Volker Türk : La haine fait partie de ces émotions extrêmement négatives qui, malheureusement, se vendent bien. Et il y a parfois des intérêts commerciaux qui poussent à la haine. Nous devons réduire ce phénomène, nous devons le dénoncer. Nous devons montrer ces modèles commerciaux.
Et nous devons également trouver les moyens de ramener l'humanité à son cœur et à ses fondements. Je souhaite que les messages de paix, de guérison, de transformation de la haine en actions positives gagnent plus de terrain, à la fois dans les médias et dans les discussions.
Nous ne parlons guère plus de paix, ce qui est plutôt frappant, ni des droits de l'homme en tant que vecteur de transformation pour un monde meilleur. J'aimerais que l'on en parle davantage.
ONU Info : Nous avons mentionné à plusieurs reprises le 75e anniversaire de la Déclaration universelle. Nous arrivons à la fin d'une année de travail, avec deux semaines d'événements multiples marquant cet anniversaire. Comment vous sentez-vous lorsque vous sortez de l'ombre ? Qu'est-ce qui ressort de ces événements ?
Volker Türk : Nous avons - comme je l'ai déjà mentionné - ces promesses incroyables.
J'ai le sentiment, et il est parfois difficile de communiquer à ce sujet, que nous vivons un moment si sombre de notre histoire.
Les jeunes ... ils savent ce que signifie parler et ressentir les droits de l'homme, et cela me donne beaucoup d'espoir
Mais il y a une vague de fond en faveur des droits de l'homme. Je le constate dans les États membres. Je le vois dans le secteur privé et, surtout, chez les jeunes. Nous savons, grâce à différents sondages d'opinion, que les questions relatives au changement climatique et aux droits de l'homme figurent en tête de leurs préoccupations.
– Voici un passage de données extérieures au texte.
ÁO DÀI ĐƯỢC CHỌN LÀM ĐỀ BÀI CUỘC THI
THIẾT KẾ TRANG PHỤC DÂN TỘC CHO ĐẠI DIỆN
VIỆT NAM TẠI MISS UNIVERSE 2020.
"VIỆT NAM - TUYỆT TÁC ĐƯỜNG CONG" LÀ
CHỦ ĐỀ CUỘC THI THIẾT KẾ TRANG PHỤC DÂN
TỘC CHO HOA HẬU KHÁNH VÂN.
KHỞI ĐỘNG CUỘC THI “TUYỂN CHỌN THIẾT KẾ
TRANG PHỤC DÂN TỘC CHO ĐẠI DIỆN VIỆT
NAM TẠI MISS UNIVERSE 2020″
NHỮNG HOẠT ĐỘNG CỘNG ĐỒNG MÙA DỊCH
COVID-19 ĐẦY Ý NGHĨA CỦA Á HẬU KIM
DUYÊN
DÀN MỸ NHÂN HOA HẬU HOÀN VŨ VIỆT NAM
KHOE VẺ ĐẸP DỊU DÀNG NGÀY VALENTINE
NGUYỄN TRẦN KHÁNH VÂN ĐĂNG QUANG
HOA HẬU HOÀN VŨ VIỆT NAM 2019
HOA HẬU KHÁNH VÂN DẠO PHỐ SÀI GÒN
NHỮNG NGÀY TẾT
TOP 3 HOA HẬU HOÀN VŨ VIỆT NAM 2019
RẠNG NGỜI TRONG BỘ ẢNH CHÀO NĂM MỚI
Nous avons mis en place un groupe consultatif de jeunes et des centaines de milliers de jeunes ont participé à différents événements liés à la Déclaration universelle des droits de l'homme. Et je peux vous dire qu'ils savent ce que signifie parler et ressentir les droits de l'homme. Cela me donne beaucoup d'espoir. Je vois cette force positive qui peut nous aider à remettre les droits de l'homme au centre de ce que nous sommes.
ONU Info: Donc, malgré l'état actuel des affaires mondiales, vous sentez plein d'espoir à l'issue de ces commémorations ?
Volker Türk : Je veux dire que nous ne pouvons jamais perdre espoir et nous ne pouvons jamais abandonner notre travail. Et je pense que dans les tragédies d'aujourd'hui, nous pouvons aussi voir quels sont les éléments qui nous permettent de sortir de cette situation, de nous éloigner de ce précipice et de garder l'espoir d'un avenir plus pacifique et plus accueillant pour l'autre.